One of the excuses the lighting industry uses to avoid addressing the harmful effects of blue enriched LED lights at night is “circadian science is not yet mature”. Now a publication in PNAS from Harvard’s Brigham and Women’s Hospital, has resolved one of the last remaining contradictions in the science – what color blue is responsible for the health effects?

Over the past 20 years, exposure to blue-rich light at night, and too little blue-rich light during the day, has been linked to dozens of serious health disorders caused by circadian rhythm disruption, including sleep disorders, depression, obesity, diabetes, cardiovascular disease, and several hormone sensitive cancers including breast and prostate cancer.

But which blue? Royal blue, sky blue, aqua?

The first photobiology studies in 2001 pointed to 460 nm royal blue. But they studied people in the dark given short (<90 minute) exposures to monochromatic (single-color) lights.

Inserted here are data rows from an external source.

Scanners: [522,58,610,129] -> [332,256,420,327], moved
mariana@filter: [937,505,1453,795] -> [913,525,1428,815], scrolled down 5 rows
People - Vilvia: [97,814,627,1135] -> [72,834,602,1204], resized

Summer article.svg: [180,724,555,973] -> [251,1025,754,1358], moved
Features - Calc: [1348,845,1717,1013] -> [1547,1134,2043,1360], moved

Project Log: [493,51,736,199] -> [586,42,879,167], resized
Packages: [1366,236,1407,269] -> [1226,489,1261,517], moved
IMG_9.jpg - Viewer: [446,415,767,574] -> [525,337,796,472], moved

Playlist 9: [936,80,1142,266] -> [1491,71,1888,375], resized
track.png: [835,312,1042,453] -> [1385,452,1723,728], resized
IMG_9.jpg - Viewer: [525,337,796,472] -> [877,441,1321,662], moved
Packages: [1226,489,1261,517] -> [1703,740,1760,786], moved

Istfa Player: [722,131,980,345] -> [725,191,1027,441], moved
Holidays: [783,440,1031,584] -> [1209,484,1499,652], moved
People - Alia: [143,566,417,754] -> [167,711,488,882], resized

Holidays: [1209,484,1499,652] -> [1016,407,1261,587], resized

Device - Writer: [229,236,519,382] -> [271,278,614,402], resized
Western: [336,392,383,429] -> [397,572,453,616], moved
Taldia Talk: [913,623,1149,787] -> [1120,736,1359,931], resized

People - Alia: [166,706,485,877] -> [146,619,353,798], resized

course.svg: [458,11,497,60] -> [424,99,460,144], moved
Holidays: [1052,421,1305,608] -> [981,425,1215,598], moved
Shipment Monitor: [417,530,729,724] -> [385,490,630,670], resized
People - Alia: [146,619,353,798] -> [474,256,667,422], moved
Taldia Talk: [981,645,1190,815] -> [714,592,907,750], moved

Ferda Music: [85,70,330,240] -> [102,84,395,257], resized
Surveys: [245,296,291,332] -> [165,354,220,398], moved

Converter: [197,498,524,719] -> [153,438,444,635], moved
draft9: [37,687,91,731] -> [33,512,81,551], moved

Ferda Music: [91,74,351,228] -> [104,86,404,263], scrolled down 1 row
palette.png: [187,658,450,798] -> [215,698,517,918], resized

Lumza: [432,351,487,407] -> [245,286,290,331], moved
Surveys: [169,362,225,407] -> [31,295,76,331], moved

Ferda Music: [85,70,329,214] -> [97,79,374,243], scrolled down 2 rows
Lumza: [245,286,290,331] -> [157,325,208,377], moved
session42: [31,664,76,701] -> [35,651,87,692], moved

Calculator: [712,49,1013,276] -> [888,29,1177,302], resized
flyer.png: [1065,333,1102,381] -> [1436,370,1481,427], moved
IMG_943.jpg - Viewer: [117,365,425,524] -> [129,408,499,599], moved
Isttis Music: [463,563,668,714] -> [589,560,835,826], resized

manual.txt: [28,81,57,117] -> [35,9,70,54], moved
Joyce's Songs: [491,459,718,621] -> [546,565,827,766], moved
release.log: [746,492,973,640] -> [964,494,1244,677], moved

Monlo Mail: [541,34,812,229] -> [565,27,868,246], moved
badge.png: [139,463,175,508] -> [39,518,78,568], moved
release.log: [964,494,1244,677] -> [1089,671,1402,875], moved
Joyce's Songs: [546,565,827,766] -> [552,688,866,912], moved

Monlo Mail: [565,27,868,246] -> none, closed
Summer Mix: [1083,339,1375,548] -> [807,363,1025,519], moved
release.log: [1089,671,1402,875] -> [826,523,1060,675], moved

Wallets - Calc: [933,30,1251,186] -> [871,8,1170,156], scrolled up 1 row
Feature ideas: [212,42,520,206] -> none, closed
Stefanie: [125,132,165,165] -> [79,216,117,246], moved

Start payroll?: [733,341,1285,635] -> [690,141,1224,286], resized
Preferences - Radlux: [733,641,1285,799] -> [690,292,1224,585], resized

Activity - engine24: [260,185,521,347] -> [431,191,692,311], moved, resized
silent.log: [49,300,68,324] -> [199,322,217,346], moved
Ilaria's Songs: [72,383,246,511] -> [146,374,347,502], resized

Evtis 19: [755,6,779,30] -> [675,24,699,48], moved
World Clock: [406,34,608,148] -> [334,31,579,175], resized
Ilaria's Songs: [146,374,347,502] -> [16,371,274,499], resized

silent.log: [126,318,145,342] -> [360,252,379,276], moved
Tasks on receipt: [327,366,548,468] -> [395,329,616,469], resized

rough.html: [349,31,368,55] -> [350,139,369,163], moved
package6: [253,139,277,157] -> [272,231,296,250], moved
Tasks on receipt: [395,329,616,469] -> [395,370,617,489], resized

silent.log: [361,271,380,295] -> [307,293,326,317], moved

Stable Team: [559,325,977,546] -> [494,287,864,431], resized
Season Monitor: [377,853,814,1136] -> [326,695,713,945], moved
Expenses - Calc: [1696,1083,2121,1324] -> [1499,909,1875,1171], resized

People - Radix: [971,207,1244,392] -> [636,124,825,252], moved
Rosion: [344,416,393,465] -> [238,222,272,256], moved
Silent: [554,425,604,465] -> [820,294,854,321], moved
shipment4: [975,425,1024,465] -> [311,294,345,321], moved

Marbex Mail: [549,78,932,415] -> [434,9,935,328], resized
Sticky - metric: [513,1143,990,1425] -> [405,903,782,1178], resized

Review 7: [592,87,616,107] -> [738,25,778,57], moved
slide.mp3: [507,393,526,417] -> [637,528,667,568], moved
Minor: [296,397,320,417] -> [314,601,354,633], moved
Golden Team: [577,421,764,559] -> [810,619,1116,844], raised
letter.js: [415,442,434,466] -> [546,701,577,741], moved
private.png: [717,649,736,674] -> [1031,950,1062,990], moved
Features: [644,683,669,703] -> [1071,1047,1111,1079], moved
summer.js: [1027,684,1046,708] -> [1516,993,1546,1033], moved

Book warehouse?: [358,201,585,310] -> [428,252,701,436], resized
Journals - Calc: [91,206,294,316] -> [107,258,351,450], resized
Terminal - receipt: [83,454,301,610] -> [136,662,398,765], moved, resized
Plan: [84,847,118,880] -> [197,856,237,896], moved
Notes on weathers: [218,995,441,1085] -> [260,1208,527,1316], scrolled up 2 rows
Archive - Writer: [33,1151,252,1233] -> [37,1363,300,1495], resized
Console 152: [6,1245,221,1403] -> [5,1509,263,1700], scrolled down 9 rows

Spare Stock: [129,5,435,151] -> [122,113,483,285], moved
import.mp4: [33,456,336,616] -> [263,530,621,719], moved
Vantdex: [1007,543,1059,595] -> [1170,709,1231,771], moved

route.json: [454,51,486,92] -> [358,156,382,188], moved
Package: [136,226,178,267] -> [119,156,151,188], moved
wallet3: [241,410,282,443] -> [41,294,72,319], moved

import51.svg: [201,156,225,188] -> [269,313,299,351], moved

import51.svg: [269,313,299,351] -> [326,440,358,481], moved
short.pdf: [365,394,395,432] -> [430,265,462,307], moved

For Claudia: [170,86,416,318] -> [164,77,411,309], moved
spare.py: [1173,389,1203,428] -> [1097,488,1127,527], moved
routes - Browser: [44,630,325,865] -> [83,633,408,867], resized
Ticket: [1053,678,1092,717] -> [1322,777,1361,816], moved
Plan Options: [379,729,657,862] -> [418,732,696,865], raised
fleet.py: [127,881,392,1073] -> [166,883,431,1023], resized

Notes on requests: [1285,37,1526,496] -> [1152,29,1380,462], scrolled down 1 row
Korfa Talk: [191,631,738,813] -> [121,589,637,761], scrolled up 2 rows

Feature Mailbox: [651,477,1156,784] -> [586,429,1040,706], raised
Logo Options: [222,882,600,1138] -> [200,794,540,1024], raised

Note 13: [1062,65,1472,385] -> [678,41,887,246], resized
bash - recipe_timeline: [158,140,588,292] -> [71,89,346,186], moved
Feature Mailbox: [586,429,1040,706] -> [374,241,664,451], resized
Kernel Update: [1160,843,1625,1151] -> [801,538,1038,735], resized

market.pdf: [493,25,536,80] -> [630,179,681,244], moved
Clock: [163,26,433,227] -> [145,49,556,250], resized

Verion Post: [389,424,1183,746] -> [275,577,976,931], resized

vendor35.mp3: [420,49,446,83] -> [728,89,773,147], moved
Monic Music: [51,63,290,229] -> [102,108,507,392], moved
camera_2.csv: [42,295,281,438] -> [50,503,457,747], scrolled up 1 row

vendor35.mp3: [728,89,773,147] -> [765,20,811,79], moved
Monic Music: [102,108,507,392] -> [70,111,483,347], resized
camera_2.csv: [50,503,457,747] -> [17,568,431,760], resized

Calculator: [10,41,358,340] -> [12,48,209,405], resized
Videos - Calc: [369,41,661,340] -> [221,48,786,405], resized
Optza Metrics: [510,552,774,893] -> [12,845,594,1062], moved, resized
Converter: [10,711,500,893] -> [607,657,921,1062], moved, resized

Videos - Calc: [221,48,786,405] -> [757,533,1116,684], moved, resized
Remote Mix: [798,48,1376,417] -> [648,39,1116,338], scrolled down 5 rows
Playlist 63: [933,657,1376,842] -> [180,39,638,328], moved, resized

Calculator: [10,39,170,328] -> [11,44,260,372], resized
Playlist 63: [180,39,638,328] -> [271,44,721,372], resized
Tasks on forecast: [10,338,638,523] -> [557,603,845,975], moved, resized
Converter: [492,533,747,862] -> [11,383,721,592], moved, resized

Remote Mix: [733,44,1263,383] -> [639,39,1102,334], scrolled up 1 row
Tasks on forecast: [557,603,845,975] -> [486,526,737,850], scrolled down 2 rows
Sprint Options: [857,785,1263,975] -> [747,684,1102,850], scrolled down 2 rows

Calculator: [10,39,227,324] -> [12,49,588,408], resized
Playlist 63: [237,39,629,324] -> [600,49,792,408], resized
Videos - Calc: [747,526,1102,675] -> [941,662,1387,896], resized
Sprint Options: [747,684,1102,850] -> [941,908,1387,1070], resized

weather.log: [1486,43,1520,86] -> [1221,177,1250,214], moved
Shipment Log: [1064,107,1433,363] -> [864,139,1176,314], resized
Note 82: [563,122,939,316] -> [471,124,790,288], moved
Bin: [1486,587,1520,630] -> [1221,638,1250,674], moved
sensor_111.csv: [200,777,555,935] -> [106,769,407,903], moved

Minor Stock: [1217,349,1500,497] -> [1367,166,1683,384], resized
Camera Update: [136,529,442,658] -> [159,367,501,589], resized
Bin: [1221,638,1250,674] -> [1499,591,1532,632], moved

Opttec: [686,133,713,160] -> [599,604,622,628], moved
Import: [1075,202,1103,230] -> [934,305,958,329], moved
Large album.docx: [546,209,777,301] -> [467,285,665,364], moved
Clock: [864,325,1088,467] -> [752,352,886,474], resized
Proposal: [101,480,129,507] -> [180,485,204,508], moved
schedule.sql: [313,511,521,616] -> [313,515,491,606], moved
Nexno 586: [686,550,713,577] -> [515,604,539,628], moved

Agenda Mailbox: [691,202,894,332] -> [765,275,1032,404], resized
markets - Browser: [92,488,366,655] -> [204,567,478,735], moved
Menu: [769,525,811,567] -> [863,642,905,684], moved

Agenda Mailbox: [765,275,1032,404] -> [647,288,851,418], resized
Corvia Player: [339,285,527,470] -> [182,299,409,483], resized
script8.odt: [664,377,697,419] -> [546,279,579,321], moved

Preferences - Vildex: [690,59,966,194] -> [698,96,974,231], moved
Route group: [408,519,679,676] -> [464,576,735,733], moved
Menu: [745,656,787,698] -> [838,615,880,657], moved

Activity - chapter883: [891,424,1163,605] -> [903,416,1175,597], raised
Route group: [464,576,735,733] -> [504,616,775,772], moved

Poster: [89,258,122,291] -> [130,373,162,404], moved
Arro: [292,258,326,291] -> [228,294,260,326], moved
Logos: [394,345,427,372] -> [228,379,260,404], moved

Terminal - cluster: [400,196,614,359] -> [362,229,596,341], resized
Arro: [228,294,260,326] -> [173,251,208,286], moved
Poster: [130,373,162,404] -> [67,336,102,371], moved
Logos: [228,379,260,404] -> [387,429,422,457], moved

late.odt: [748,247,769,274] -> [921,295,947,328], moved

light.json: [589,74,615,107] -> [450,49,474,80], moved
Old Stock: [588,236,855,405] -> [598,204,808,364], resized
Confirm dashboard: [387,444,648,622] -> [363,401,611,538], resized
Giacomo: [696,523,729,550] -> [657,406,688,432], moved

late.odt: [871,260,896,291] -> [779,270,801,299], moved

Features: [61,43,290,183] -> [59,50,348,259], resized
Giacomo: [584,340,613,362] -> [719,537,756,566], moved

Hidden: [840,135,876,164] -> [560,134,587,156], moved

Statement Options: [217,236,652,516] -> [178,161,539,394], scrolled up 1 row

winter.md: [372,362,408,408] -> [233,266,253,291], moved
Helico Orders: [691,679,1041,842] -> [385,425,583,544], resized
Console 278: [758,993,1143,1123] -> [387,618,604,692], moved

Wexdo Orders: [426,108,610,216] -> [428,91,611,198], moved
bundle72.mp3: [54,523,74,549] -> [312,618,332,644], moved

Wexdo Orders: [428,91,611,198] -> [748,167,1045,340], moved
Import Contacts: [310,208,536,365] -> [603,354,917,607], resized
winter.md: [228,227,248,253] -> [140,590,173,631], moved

Subsequently retinal neuroscientists suggested circadian clocks are most sensitive to 490 nm aqua blue. They found the circadian photopigment melanopsin expressed in tissue culture, had a peak sensitivity at 479nm, and added a theoretical correction of +11 nm for color distortion by the lens of the eye. This became the basis for their CIE melanopic lux standard. But 490 aqua blue was never directly verified in light-adapted people.

graph of the circadian blue light spectrum

Circadian Blue Light: the narrow band of blue light (between 438-493nm) that synchronizes our circadian rhythms during the day and disrupts them at night.

Neither of these studies represented how people use lights in the real world. To better understand blue light effects, our team at the Circadian Light Research Center studied people working under normal office lighting. In 2020 we reported the key color in healthy lighting was 477 nm sky blue, near the 479 nm peak sensitivity of the melanopsin circadian photopigment in the eye. The 460 nm royal blue sensitivity only applied to the dark-adapted eye, but in the normal light-adapted conditions of workplaces and homes, the blue light most essential to control was sky blue, near 480 nm, light.

In 2022, the Harvard study confirmed our explanation was correct. During the first hour of light exposure 460nm royal blue is the key circadian clock resetting signal, but after that approximately 480nm sky-blue light is the circadian time cue. They resolved the contradiction by studying 99 dark-adapted human volunteers receiving 6.5 hours monochromatic light exposures instead of the previously studied 90 minutes.

The reason for the difference between short versus long light exposures is that the cones in the retina are triggered when people first see light, but that effect fades away in the first hour, leaving the melanopsin-containing retinal ganglion cells in the retina driving the sustained response to blue light as long as the lights remain on.

To protect human health, the lighting industry needs to remove all 438-493 nm blue light from every LED light used after sunset, but add plenty of ⁓480 nm blue light to every fixture and light bulb used during the daytime hours.

If we don’t replace conventional lights with circadian lighting, we are only prolonging the ill-health caused by the indiscriminate use of blue-enriched lights.